Cyrille sortit. Un aide-de-camp reçut l’ordre de mettre à sa disposition quatre sous-officiers qu’il devait emmener. Pendant que ceux-ci se préparaient et recevaient du général des instructions sur le rôle qu’ils devaient jouer à Routchouk, Cyrille entra dans la grande auberge du village pour y déjeuner et y méditer sur les moyens d’exécuter ce qu’il avait encore à faire. L’auberge, située au centre du village, sur une immense place d’où l’on domine la plaine, est la station obligée de tous les voyageurs qui vont de Bucharest au Danube. Elle était bruyante et animée. Devant la porte, des chariots et des voitures étaient dételés; deux chaises de poste, garnies de bagages élégans, indiquaient la présence de voyageurs de distinction. Des charretiers, des postillons frottaient les yeux de leurs chevaux et leur tiraient vigoureusement les oreilles; c’est une façon de leur faire oublier leur fatigue.
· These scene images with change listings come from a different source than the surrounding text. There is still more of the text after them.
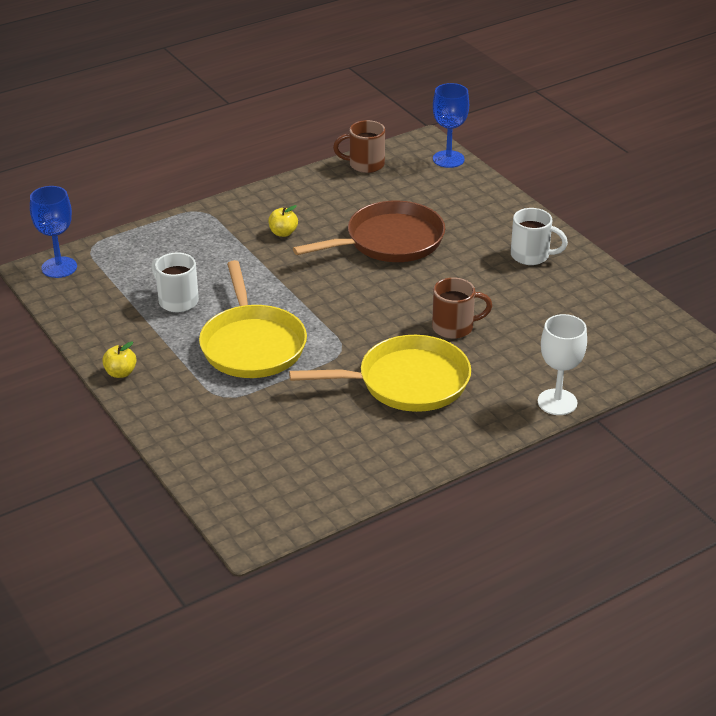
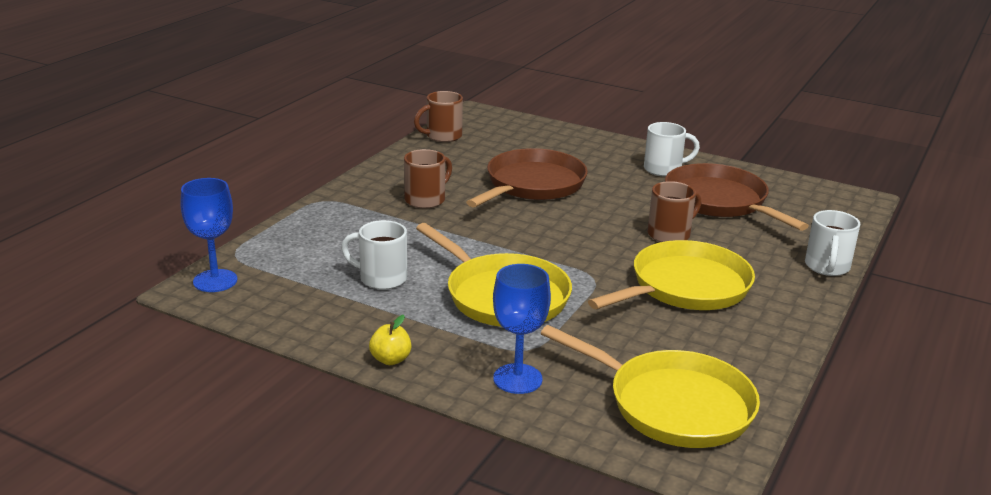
camera: 30 degrees left, 10 degrees down
yellow apple [268,205,298,237] -> brown mug [404,149,452,209]
blue goblet [433,83,469,168] -> blue goblet moved to [493,264,551,394]
white goblet [538,314,587,415] -> white mug [805,210,860,276]
none -> yellow pan [541,325,760,448]
none -> brown pan [665,163,809,231]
A l’intérieur, des officiers russes déjeunaient tumultueusement dans la salle principale, prés de la cuisine, et allaient jusque sur les fourneaux, malgré les injures du cuisinier, enlever les plats trop lents à venir. Un nain bossu servait en gambadant et grimaçant; quatre musiciens ambulans, vêtus de longues robes et de bonnets fourrés, jouaient des airs de danse très vifs sur des instrumens criards. Cyrille, qui avait besoin de calme pour réfléchir, se glissa dans une salle écartée et s’assit devant une petite table dans un coin. Trois personnes déjeunaient autour d’une autre table dans cette salle : c’étaient deux Valaques, la princesse Aurélie Inesco et le prince Nicolas Inesco, son mari, accompagnés d’un Français, le comte Henri de Kératron de Sennadref. Comme ces personnages doivent prendre une place importante dans notre récit, il est nécessaire que nous nous arrêtions un instant pour esquisser en quelques traits leur physionomie et leur histoire.


II.

La princesse Aurélie était une jeune femme de vingt-trois ans environ, grande, mince et d’une suprême élégance. Ses yeux, très noirs et très grands, étaient ordinairement voilés d’une langueur un peu maladive: son profil était fin et nettement dessiné, le nez long.